Document:
>> start
- What’s Special About the Emmet County Model?
- The Ordinance
- Personnel and Contractors
- 2019 Statistics
We are often approached by officials and citizens of communities which are starting or expanding recycling programs. Here’s the behind the scenes story of who we are, how our programs came to be, how they’re administered and funded, and where we are today.
Emmet County’s recycling system stands out for several reasons:
- The system is:
- sustainable (30 years and counting)
- comprehensive (62 materials recovered–including food scraps drop off–13 drop-sites and curbside collection)
- and thriving (over 80% of county residents use the recycling program)
- The system does not rely on tax dollars.
- The county has built in an economic incentive for residents and businesses to recycle and reduce their waste.
- The system offers a great value: Emmet County residents essentially get a “package deal” for their waste disposal dollar as both recycling and household chemical disposal services are supported by County Transfer Station revenues.
- The system thoughtfully combines the strengths of the public and private sectors to best serve the interest of the citizens and businesses of Emmet County.
Located in the northern tip of Michigan’s Lower Peninsula, Emmet County is largely rural, with a population of roughly 30,000 people. The county’s Department of Public Works (DPW) operates cost-effective, self-funded facilities which offer comprehensive recycling, resource recovery, and solid waste transfer services.
>> end
The tasks:
1) Please transcribe the Emmet County recycling overview from "- What’s Special" through "the recycling program)".
2) Answer these questions from the Emmet County recycling overview:
(a) How many drop-sites does the system have?
(b) What share of county residents use the recycling program?
(c) Roughly how many people live in Emmet County?
3) Resume the Emmet County recycling overview after its final sentence.

Items stored in a collection
>> start
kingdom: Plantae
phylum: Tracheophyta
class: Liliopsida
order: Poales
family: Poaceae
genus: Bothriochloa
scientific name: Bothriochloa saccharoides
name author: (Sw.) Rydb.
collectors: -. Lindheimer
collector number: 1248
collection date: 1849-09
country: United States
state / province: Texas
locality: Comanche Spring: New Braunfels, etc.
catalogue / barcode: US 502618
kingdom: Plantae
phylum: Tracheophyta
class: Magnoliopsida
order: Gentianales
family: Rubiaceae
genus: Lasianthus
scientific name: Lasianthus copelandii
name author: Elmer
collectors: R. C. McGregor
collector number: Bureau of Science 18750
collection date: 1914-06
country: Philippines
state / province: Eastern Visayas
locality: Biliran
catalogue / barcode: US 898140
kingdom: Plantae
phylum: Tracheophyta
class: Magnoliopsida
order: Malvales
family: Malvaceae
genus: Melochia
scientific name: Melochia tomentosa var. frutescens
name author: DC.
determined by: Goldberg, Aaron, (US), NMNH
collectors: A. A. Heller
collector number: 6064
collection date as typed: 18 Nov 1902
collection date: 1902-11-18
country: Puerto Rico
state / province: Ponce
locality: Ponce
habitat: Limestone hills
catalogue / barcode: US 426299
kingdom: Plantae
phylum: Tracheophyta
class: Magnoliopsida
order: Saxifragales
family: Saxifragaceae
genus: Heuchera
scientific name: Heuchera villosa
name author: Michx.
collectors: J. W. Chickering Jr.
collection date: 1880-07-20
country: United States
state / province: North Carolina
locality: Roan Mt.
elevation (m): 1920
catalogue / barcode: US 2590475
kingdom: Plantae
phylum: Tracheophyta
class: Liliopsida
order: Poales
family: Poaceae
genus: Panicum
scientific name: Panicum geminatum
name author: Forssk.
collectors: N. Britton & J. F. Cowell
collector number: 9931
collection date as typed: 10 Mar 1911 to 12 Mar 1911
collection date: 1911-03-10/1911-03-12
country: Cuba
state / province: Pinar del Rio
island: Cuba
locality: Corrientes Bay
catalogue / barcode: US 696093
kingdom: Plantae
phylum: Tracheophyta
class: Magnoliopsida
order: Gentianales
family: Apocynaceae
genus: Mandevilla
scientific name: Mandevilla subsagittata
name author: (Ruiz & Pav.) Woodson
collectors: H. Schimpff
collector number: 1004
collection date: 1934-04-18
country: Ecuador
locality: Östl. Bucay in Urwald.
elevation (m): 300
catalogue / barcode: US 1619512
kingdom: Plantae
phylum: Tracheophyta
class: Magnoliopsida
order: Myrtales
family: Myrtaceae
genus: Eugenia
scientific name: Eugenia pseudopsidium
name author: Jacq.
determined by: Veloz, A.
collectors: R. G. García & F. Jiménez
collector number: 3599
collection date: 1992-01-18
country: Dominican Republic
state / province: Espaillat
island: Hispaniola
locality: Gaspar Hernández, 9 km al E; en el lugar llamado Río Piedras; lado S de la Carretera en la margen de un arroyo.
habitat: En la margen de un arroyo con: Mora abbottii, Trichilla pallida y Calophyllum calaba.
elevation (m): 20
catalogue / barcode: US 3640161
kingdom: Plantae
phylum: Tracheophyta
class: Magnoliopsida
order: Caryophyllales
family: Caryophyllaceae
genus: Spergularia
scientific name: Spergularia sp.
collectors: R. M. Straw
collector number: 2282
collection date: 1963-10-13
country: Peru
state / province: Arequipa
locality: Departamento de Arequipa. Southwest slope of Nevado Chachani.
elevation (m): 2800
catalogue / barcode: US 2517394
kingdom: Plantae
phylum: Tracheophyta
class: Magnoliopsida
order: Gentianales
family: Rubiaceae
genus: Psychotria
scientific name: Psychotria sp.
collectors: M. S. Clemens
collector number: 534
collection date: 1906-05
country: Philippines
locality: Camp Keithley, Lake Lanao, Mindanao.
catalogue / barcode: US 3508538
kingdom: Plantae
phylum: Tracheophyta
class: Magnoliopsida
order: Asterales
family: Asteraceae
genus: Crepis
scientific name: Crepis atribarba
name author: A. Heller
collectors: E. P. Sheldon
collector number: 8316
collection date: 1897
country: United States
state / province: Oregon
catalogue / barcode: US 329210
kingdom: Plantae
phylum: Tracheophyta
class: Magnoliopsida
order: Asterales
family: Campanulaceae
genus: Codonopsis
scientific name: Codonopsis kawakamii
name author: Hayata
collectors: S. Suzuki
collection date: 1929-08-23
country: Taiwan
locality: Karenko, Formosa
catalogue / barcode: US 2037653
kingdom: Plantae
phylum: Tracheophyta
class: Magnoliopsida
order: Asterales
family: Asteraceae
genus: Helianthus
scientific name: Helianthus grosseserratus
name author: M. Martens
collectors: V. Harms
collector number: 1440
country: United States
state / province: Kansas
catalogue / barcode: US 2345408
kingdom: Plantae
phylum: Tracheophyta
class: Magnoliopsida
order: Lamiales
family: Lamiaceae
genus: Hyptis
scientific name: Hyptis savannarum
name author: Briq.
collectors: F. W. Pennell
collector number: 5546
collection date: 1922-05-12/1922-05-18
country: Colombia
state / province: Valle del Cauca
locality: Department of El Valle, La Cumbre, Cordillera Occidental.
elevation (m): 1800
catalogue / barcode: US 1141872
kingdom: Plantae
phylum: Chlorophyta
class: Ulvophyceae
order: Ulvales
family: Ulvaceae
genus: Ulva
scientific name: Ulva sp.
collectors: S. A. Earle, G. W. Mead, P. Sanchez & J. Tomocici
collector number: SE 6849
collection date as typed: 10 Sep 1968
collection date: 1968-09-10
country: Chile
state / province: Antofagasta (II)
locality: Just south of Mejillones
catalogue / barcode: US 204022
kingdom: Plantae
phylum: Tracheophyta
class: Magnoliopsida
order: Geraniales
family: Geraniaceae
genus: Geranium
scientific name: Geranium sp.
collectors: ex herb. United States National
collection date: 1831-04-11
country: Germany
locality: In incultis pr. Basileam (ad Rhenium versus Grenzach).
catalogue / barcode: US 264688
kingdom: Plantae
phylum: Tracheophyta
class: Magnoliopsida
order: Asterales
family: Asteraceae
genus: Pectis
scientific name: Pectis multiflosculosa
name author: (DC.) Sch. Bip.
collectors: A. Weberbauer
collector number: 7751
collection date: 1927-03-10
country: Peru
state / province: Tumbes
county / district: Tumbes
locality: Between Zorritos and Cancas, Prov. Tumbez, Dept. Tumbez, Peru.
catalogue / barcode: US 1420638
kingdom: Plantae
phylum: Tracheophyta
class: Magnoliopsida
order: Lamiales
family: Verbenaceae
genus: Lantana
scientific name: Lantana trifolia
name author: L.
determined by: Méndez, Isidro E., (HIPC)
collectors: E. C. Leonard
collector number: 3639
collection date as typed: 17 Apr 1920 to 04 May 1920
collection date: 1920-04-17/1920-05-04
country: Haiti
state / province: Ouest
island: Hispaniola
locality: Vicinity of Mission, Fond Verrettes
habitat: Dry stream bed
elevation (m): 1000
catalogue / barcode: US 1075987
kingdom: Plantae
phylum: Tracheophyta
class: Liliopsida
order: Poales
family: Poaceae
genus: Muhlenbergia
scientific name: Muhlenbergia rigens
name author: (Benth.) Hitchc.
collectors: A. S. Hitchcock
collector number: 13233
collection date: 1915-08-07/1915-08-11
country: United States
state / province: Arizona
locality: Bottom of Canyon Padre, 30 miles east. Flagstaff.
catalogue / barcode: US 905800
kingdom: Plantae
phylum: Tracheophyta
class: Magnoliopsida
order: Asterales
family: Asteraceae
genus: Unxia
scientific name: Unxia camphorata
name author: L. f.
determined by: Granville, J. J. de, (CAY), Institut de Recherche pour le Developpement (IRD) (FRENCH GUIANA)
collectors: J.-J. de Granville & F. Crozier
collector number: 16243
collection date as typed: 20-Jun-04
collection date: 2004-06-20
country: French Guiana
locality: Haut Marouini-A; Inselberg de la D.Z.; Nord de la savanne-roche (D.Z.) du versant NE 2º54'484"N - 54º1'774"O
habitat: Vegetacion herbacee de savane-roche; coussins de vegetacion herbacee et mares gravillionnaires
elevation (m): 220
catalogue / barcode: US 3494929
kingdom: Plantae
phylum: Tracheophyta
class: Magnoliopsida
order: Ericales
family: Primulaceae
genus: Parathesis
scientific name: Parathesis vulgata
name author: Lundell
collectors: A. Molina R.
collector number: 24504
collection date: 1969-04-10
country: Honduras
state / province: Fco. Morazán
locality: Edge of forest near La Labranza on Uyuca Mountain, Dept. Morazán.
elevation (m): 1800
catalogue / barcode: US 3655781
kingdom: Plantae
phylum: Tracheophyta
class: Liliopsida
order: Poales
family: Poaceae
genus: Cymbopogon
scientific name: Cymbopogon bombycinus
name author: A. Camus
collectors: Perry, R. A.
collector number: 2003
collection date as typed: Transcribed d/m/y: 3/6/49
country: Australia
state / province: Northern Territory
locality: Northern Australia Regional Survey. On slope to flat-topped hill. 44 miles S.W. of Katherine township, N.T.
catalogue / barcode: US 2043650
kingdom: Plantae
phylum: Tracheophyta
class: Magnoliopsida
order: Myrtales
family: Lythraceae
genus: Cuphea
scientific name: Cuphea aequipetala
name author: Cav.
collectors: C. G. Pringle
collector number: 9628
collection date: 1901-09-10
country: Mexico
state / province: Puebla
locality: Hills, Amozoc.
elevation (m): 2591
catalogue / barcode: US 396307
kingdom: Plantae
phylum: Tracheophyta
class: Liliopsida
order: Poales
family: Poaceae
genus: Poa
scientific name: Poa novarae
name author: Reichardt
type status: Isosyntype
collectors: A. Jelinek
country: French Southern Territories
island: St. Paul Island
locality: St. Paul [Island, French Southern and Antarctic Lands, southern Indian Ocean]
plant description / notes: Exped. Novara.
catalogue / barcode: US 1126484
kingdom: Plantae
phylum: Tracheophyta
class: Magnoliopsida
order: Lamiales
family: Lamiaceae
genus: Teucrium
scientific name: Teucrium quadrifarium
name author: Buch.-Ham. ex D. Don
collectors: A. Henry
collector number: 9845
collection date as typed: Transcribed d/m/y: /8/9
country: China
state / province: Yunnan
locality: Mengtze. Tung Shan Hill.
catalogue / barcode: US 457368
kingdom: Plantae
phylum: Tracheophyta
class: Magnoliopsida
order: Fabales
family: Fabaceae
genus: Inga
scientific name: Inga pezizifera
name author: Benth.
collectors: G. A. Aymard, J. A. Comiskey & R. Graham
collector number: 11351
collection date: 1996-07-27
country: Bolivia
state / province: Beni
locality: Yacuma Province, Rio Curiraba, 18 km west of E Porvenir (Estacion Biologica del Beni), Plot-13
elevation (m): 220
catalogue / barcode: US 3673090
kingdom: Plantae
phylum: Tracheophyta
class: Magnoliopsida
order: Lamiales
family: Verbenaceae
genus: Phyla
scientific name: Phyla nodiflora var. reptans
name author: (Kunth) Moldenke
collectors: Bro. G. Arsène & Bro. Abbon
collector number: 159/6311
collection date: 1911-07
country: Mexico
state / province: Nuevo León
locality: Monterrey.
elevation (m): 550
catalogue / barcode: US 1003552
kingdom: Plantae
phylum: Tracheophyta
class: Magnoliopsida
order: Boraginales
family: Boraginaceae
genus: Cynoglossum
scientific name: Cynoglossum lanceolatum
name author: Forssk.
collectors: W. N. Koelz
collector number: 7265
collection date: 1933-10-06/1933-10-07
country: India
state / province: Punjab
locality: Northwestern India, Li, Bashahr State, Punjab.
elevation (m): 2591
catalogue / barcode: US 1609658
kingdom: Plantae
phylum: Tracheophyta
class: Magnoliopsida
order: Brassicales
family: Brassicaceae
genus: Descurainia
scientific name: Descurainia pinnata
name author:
>> end
In response:
1)
- What’s Special About the Emmet County Model?
- The Ordinance
- Personnel and Contractors
- 2019 Statistics
We are often approached by officials and citizens of communities which are starting or expanding recycling programs. Here’s the behind the scenes story of who we are, how our programs came to be, how they’re administered and funded, and where we are today.
Emmet County’s recycling system stands out for several reasons:
- The system is:
- sustainable (30 years and counting)
- comprehensive (62 materials recovered–including food scraps drop off–13 drop-sites and curbside collection)
- and thriving (over 80% of county residents use the recycling program)

2)
(a) 13
(b) Over 80%
(c) Roughly 30,000

3)
Emmet County’s Department of Public Works was established in the late 1970s and has owned and operated a solid waste transfer station since 1978. The department’s first full-time director was hired in 1990. She was charged with implementing the County’s 1988 Solid Waste Management Plan Update which called for establishment of County recycling and household hazardous waste programs. Using the Solid Waste Plan as a road map, the director and the DPW Board started with three steps: 1) a funding committee was established, 2) a solid waste ordinance was drafted, and 3) intergovernmental agreements were signed with participating townships and municipalities.
The Emmet County Solid Waste Ordinance requires waste haulers to be licensed by the county. In being licensed, the haulers contractually agree to comply with the Ordinance.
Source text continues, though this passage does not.